The dispute over whether North Carolina’s flagship public university would grant Nikole Hannah-Jones a lifetime faculty appointment has prompted weeks of outcry from within and beyond its Chapel Hill campus. Numerous professors and alumni voiced frustration, and Black students and faculty questioned during protests whether the predominantly white university values them.
“These last few weeks have been very dark. To be treated so shabbily by my alma mater, by a university that has given me so much and which I only sought to give back to, has been deeply painful,” Hannah-Jones said in a written statement.
Hannah-Jones — who won the Pulitzer Prize for her work on The New York Times Magazine’s 1619 Project focusing on America’s history of slavery — said Tuesday that her tenure application had stalled after political interference by conservatives and objections by a top donor at the journalism school.
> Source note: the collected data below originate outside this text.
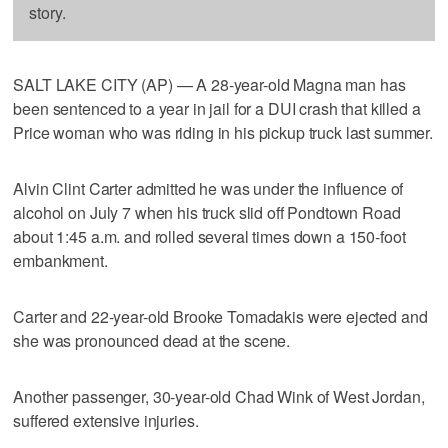
story.
SALT LAKE CITY (AP) — A 28-year-old Magna man has
been sentenced to a year in jail for a DUI crash that killed a
Price woman who was riding in his pickup truck last summer.
Alvin Clint Carter admitted he was under the influence of
alcohol on July 7 when his truck slid off Pondtown Road
about 1:45 a.m. and rolled several times down a 150-foot
embankment.
Carter and 22-year-old Brooke Tomadakis were ejected and
she was pronounced dead at the scene.
Another passenger, 30-year-old Chad Wink of West Jordan,
suffered extensive injuries.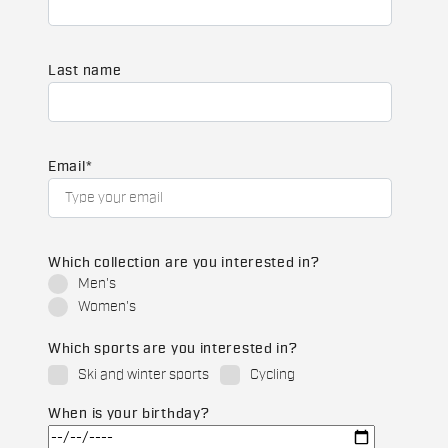
Last name
Email
*
Which collection are you interested in?
Men's
Women's
Which sports are you interested in?
Ski and winter sports
Cycling
When is your birthday?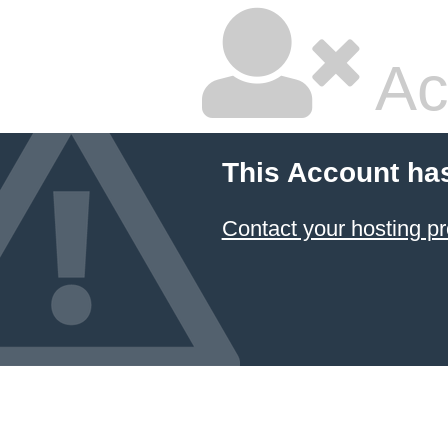
Ac
This Account ha
Contact your hosting pr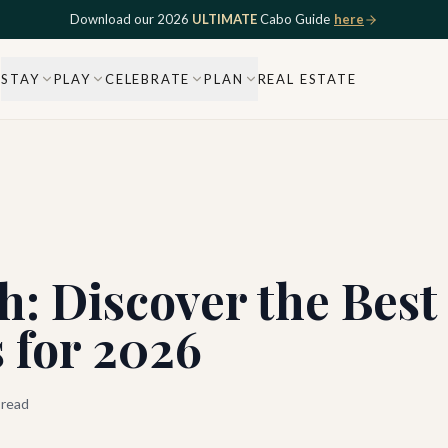
Download our 2026
ULTIMATE
Cabo Guide
here
STAY
PLAY
CELEBRATE
PLAN
REAL ESTATE
h: Discover the Best
 for 2026
 read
She lamented the “political firestorm that has dogged me since The 1619 Project published,” with conservatives including former President Donald Trump criticizing the work.
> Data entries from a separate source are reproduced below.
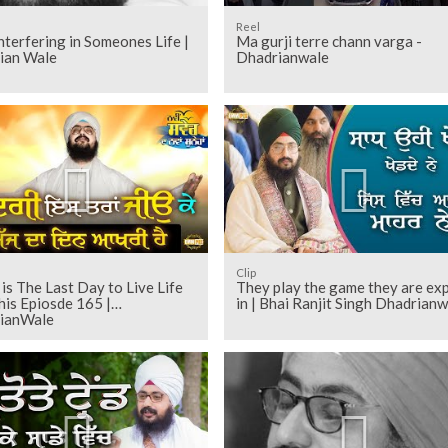
Reel
nterfering in Someones Life |
Ma gurji terre chann varga -
ian Wale
Dhadrianwale
Clip
is The Last Day to Live Life
They play the game they are ex
his Epiosde 165 |
in | Bhai Ranjit Singh Dhadrianw
ianWale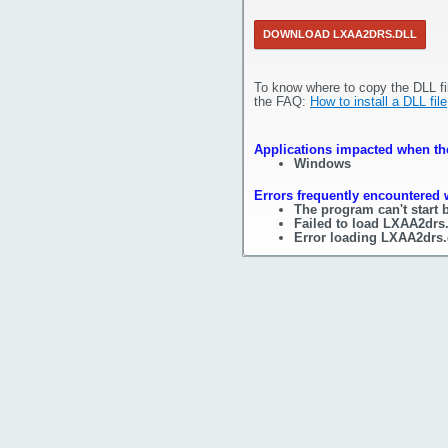
DOWNLOAD LXAA2DRS.DLL
To know where to copy the DLL fi
the FAQ:
How to install a DLL file
Applications impacted when the
Windows
Errors frequently encountered 
The program can't start 
Failed to load LXAA2drs.
Error loading LXAA2drs.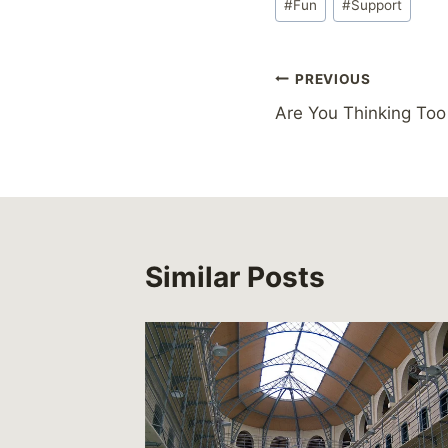
#
Fun
#
Support
Tags:
Post
PREVIOUS
Are You Thinking Too
navigation
Similar Posts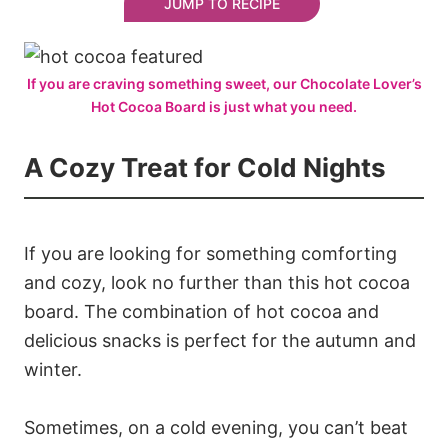
JUMP TO RECIPE
If you are craving something sweet, our Chocolate Lover’s
Hot Cocoa Board is just what you need.
A Cozy Treat for Cold Nights
If you are looking for something comforting
and cozy, look no further than this hot cocoa
board. The combination of hot cocoa and
delicious snacks is perfect for the autumn and
winter.
Sometimes, on a cold evening, you can’t beat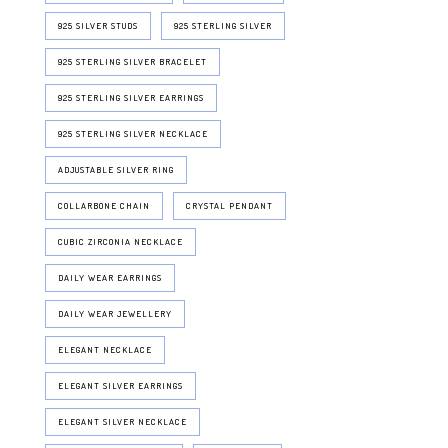
925 SILVER STUDS
925 STERLING SILVER
925 STERLING SILVER BRACELET
925 STERLING SILVER EARRINGS
925 STERLING SILVER NECKLACE
ADJUSTABLE SILVER RING
COLLARBONE CHAIN
CRYSTAL PENDANT
CUBIC ZIRCONIA NECKLACE
DAILY WEAR EARRINGS
DAILY WEAR JEWELLERY
ELEGANT NECKLACE
ELEGANT SILVER EARRINGS
ELEGANT SILVER NECKLACE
Hannah-Jones will instead accept a tenured position as the Knight Chair in Race and Investigative Journalism at Howard, a historically Black university in Washington, D.C., which also announced Tuesday that it had recruited award-winning journalist and author Ta-Nehisi Coates to join its faculty.
Coates won a National Book Award for “Between the World and Me,” which explores violence against Black people and white supremacy in America. Both have been given MacArthur “genius” grants for their writings.
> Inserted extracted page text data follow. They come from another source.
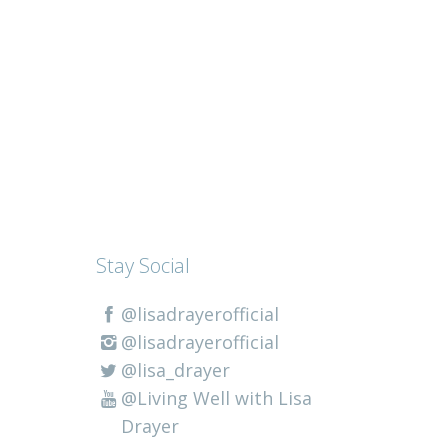
Stay Social
@lisadrayerofficial
@lisadrayerofficial
@lisa_drayer
@Living Well with Lisa
Drayer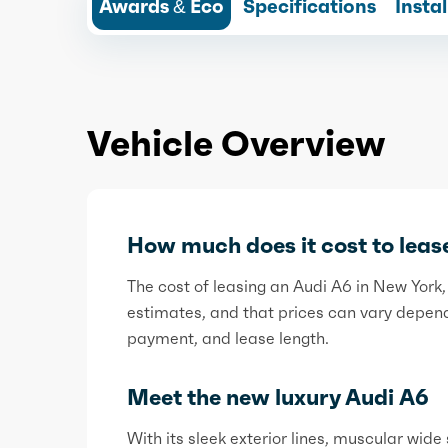
Awards & Eco
Specifications
Insta
Vehicle Overview
How much does it cost to leas
The cost of leasing an Audi A6 in New Yo
estimates, and that prices can vary dependi
payment, and lease length.
Meet the new luxury Audi A6
With its sleek exterior lines, muscular wide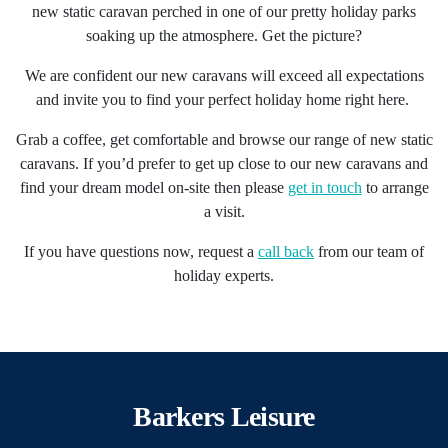
new static caravan perched in one of our pretty
holiday parks
soaking up the atmosphere. Get the picture?
We are confident our new caravans will exceed all expectations
and invite you to find your perfect holiday home right here.
Grab a coffee, get comfortable and browse our range of new static
caravans. If you’d prefer to get up close to our new caravans and
find your dream model on-site then please
get in touch
to arrange
a visit.
If you have questions now, request a
call back
from our team of
holiday experts.
Barkers Leisure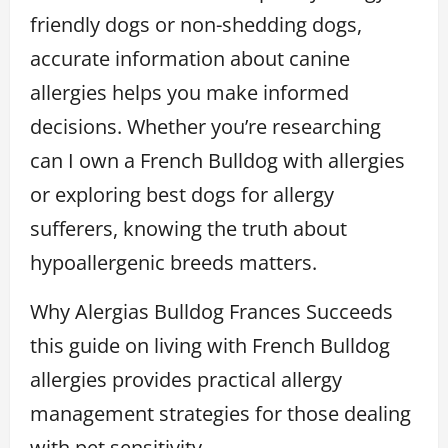
friendly dogs or non-shedding dogs,
accurate information about canine
allergies helps you make informed
decisions. Whether you’re researching
can I own a French Bulldog with allergies
or exploring best dogs for allergy
sufferers, knowing the truth about
hypoallergenic breeds matters.
Why Alergias Bulldog Frances Succeeds
this guide on living with French Bulldog
allergies provides practical allergy
management strategies for those dealing
with pet sensitivity.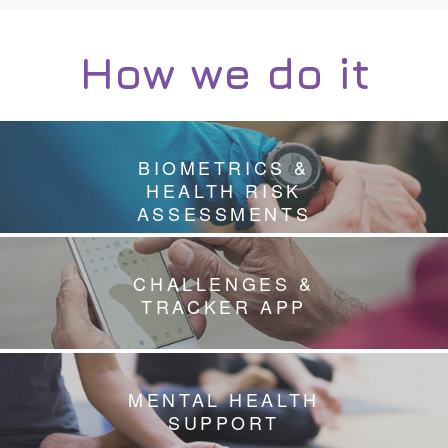
How we do it
BIOMETRICS &
HEALTH RISK
ASSESSMENTS
CHALLENGES &
TRACKER APP
MENTAL HEALTH
SUPPORT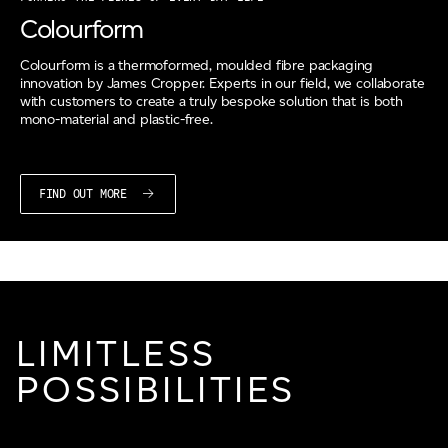
Colourform
Colourform is a thermoformed, moulded fibre packaging
innovation by James Cropper. Experts in our field, we collaborate
with customers to create a truly bespoke solution that is both
mono-material and plastic-free.
FIND OUT MORE
LIMITLESS
POSSIBILITIES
Hannah Jones’ tenure application at UNC’s journalism school was submitted to the school’s trustees last year, but it was halted after a board member who vets the appointments raised questions about her nonacademic background, university officials have said. Instead, she was initially offered a five-year contract. Then last week, amid mounting pressure, the trustee board finally took up her submission and voted to offer her tenure.
“To be denied it (tenure) to only have that vote occur on the last possible day, at the last possible moment, after threat of legal action, after weeks of protest, after it became a national scandal, it’s just not something that I want anymore,” Hannah-Jones said on “CBS This Morning,” which first broke the news of her decision.
Officials at UNC didn’t immediately respond to emails seeking comment. Its enrollment is approximately 60% white and 8% Black, according to university data.
Hannah-Jones and Coates’ Howard appointments are being supported by nearly $20 million donated by the Knight Foundation, the John D. and Catherine T. MacArthur Foundation and the Ford Foundation, as well as by an anonymous donor, to support Howard’s continued education of and investment in Black journalists, the university said.
“It is my pleasure to welcome to Howard two of today’s most respected and influential journalists,” Howard President Wayne A. I. Frederick said in a news release. “At such a critical time for race relations in our country, it is vital that we understand the role of journalism in steering our national conversation and social progress.”
Coates celebrated his return to Howard, which is his alma mater.
“I heard a wise man once say, ‘A man who hates home will never be happy.’ And it is in the pursuit of wisdom and happiness that I return to join the esteemed faculty of Howard University. This is the faculty that molded me. This is the faculty that strengthened me,” Coates said. “Personally, I know of no higher personal honor than this.”
UNC had announced in April that Hannah-Jones, who received a master’s degree from the university, would be joining the journalism school as a Knight Chair. It was later revealed that she had been given a contract position, despite the fact that her predecessors were granted tenure when appointed.
On Tuesday, Hannah-Jones cited political interference and the influence of a powerful donor to the journalism school, a reference to Arkansas newspaper publisher Walter Hussman, who has acknowledged in past interviews that he had emailed university leaders challenging her work as “highly contentious and highly controversial” before the process was halted.
Hussman, whose name adorns the UNC journalism school after he pledged a $25 million donation, said in a phone interview Tuesday that he respected Hannah-Jones’ decision but that he still has concerns about The 1619 Project.
“I really felt a sense of regret that we were never able to get together and never had a chance to sit down and talk to her,” he said.
In explaining her decision, Hannah-Jones said: “I cannot imagine working at and advancing a school named for a man who lobbied against me, who used his wealth to influence the hires and ideology of the journalism school, who ignored my 20 years of journalism experience, all of my credentials, all of my work, because he believed that a project that centered Black Americans equaled the denigration of white Americans.”
“Nor can I work at an institution whose leadership permitted this conduct and has done nothing to disavow it,” she said.